After that, I moved onto my doors - Fitting cental locking too them. The locking motors are controlled by the alarm, but may leave that till a later date, just wanted to get these in so I don't have to mess about taking the door cards off to wire the alarm in.
Thankfully this job was straightforward with these street fighter doors. No fancy hinges or anything are needed, just the motors themselves which cost me a fiver for the pair of them off ebay. I started by drilling the locking bar and putting the central locking control bar through it:
Then this is where the motors are mounted - But inside the door obviously, was just checking the direction of the locking bar here:
Then the locking bars were fitted to the motors and the motors mounted in the door. The wiring was extended and the door and door post drilled to route the wiring through. I riveted a P clip to the door where the door opening handle goes to support the wiring and help route it without it dangling around inside the door or dropping down into any water that'll be draining into the bottom of the door:
All in and tested. Locks and unlocked the door nicely - Pretty powerful little motors there for their size:
Today i've been sorted the steering column out. It had a fair bit of play in it and movement from the chrome drop bracket. I thought it was because the drop bracket had loosened over time, but I tightened it up and the play was still there. So today i've been taking the steering rack out to replace the bushes in that and get rid of the nasty chrome drop bracket.

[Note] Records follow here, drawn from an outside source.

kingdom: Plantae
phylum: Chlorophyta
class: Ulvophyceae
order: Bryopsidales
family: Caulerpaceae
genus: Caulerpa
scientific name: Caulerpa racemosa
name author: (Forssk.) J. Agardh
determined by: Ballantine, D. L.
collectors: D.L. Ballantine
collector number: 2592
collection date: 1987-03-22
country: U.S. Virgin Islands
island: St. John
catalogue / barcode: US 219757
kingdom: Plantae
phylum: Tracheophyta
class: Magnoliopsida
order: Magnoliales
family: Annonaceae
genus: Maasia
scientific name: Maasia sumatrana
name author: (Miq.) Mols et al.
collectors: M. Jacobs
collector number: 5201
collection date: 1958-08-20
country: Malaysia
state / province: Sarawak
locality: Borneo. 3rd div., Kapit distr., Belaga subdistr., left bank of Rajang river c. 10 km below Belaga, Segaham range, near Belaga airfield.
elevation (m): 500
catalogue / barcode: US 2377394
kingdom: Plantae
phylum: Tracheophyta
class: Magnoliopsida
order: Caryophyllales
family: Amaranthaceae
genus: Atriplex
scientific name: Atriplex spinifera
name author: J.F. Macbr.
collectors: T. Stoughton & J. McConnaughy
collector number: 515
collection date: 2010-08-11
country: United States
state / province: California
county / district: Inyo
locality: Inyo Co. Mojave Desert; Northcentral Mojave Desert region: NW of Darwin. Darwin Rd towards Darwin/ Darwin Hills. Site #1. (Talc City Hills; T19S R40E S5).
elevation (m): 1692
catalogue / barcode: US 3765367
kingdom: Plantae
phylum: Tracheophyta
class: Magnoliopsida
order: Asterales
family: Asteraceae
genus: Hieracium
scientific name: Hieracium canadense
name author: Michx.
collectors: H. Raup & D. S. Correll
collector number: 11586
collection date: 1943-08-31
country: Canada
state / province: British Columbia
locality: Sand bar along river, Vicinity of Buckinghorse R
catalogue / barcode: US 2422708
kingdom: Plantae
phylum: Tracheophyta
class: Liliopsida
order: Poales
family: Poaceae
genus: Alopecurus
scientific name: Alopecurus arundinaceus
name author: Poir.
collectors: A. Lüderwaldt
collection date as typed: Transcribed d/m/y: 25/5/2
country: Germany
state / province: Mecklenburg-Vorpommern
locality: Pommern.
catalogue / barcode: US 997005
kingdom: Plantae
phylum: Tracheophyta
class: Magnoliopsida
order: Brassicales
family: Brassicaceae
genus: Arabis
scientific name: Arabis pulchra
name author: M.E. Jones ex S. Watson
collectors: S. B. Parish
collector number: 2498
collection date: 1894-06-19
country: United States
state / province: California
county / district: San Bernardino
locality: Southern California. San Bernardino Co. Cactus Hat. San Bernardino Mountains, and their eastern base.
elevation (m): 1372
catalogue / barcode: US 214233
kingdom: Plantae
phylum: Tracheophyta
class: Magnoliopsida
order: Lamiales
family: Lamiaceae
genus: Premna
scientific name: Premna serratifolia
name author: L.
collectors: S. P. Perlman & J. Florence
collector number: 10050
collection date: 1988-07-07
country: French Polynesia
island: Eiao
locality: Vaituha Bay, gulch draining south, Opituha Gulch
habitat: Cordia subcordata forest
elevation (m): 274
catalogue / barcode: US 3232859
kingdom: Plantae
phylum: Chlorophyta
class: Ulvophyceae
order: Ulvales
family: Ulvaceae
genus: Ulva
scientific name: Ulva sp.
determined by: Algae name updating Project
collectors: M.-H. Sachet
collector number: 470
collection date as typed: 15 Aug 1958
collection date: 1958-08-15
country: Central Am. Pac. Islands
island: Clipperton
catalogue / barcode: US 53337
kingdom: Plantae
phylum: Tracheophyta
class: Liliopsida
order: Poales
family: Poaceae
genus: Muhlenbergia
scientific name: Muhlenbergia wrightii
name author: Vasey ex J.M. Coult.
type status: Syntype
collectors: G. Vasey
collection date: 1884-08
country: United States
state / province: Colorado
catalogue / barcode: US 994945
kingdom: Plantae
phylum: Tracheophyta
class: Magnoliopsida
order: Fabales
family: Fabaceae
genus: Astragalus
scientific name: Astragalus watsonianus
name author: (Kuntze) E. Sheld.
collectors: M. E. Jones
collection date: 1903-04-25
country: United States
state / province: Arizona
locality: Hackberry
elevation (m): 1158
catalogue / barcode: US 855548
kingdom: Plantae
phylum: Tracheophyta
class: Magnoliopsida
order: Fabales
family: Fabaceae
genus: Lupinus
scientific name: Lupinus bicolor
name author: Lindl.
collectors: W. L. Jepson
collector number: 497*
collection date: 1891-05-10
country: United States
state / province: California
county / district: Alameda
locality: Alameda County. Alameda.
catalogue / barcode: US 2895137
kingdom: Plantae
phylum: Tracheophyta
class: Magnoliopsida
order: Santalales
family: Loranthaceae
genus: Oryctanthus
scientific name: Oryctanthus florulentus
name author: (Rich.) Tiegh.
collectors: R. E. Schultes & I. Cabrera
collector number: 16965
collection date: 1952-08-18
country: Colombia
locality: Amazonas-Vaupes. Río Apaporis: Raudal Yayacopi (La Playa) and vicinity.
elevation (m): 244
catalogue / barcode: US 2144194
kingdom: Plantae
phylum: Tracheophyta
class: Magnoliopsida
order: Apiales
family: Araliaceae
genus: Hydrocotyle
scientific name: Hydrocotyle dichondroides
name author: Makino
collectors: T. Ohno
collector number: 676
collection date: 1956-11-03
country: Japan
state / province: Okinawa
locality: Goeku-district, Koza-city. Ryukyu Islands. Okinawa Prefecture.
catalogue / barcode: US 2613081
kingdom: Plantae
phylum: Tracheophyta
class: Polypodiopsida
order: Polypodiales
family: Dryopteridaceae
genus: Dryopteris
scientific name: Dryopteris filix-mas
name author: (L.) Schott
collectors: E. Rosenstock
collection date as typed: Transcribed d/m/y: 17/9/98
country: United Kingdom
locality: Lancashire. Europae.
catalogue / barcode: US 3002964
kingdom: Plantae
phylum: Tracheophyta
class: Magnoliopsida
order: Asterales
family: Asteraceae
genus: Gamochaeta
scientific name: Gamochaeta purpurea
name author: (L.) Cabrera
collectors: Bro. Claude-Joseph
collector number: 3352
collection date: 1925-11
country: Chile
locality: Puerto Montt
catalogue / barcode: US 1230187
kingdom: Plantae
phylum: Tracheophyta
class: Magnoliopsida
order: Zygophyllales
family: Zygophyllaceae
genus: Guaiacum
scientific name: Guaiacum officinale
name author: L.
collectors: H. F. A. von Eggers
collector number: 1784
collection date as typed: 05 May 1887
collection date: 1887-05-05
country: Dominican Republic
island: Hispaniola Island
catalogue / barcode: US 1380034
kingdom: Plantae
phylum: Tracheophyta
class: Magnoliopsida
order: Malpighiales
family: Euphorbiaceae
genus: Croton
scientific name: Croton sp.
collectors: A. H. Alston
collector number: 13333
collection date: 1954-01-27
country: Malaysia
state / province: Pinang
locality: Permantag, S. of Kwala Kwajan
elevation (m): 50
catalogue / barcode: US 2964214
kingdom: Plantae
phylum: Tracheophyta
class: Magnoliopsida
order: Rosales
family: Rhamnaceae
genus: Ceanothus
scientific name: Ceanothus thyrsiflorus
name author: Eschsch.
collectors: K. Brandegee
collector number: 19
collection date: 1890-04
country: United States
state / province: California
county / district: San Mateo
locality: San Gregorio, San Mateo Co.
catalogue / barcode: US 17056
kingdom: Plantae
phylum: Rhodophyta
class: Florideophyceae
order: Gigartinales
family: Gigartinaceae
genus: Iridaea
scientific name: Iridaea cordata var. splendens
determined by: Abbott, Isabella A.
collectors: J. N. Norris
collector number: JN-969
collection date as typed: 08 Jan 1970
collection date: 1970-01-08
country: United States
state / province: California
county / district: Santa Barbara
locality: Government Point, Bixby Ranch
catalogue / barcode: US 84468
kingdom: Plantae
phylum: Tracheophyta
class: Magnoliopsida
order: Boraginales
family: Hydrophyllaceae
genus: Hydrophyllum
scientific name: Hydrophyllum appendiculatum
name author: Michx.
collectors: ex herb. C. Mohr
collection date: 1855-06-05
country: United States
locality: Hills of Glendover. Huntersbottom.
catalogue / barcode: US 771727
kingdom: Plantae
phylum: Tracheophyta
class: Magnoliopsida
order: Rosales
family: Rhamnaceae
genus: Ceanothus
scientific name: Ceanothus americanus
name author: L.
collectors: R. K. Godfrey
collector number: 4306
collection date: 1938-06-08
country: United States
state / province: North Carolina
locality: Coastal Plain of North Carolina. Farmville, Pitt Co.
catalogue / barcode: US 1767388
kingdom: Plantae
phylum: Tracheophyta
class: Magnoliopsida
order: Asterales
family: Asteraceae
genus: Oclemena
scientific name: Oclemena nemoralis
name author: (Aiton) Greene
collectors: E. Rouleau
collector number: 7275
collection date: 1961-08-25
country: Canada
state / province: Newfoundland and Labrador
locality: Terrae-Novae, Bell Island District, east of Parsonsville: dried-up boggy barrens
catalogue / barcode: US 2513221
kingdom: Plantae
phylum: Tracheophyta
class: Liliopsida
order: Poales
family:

When I fitted the drop bracket, I didn't loosen the U bolts so was half expecting to see the splines of the rack chewed up and useless, but there fine which is a relief!
The pinch bolt has seen better days though, so will be getting a new once of those and i've got a beefy steering drop bracket on order from Jon betts on here - AKA JB Fab. Gona be glad to remove that chrome drop bracket, the whole thing was bent and twisted when I took it off!
Just got to deal with the nasty shear bolts to remove the standard column mount! I thought i'd got lucky as both the heads were still on the bolts, but as I tried to undo them, they sheared off
So i'll be going at them with molegrips, stud extractors and the dremel next to get them out - Wish me luck!
I've done a few other odd jobs too, but nothing exciting really. Adjusting the handbrakes, fitted the front arches etc.